# Exponential Family of Distributions

1. Aug 13, 2014

### Mogarrr

I'm reading about the exponential family of distributions. In my book, I have the expression

$f(x|\theta) = h(x)c(\theta)exp(\sum_{i=1}^{k} w_i(\theta) t_i(x))$

where $h(x) \geq 0$, $t_1(x), t_2(x),...,t_k(x)$ are real valued functions of the observation $x$, $c(\theta) \geq 0$, and $w_1(\theta),w_2(\theta),...,w_k(\theta)$ are real-valued functions of the possibly vector-valued parameter $\theta$.

What's being stressed in the few examples available (in the book), is the indicator function.

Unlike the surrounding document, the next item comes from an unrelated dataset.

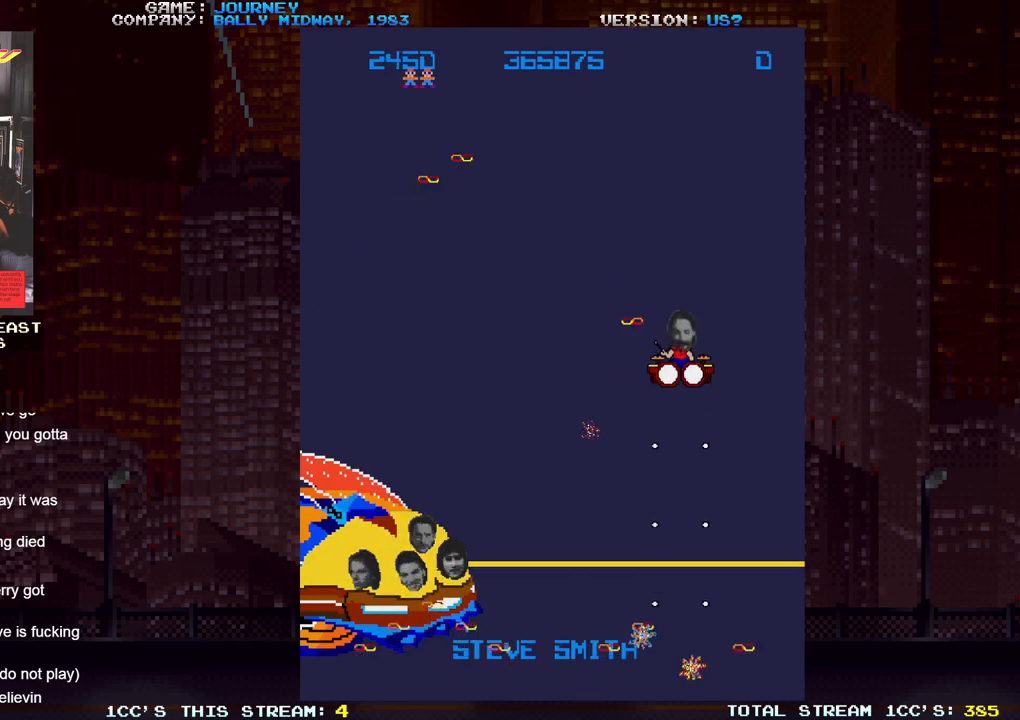
{"buttons": [], "left_stick": "right", "events": [[67, "SQUARE", "down"], [217, "SQUARE", "up"], [283, "left_stick", "right"], [300, "SQUARE", "down"], [350, "SQUARE", "up"], [383, "SQUARE", "down"], [450, "SQUARE", "up"]]}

Here's the indicator function:

$I_A(x) = 1$, if $x \in A$, and $I_A(x) = 0$, if $x \notin A$, where $A$ is the set values the observation or parameter may take.

What I'm seeing, is that the indicator function is inserted with $h(x)$ or $c(\theta)$ whenever these functions are constants.

Do you guys know of any examples where an indicator function is used and $h(x)$ or $c(\theta)$ are not constants?

I'm thinking the whole point of using indicator functions is to make the expression exactly like the probability distribution function.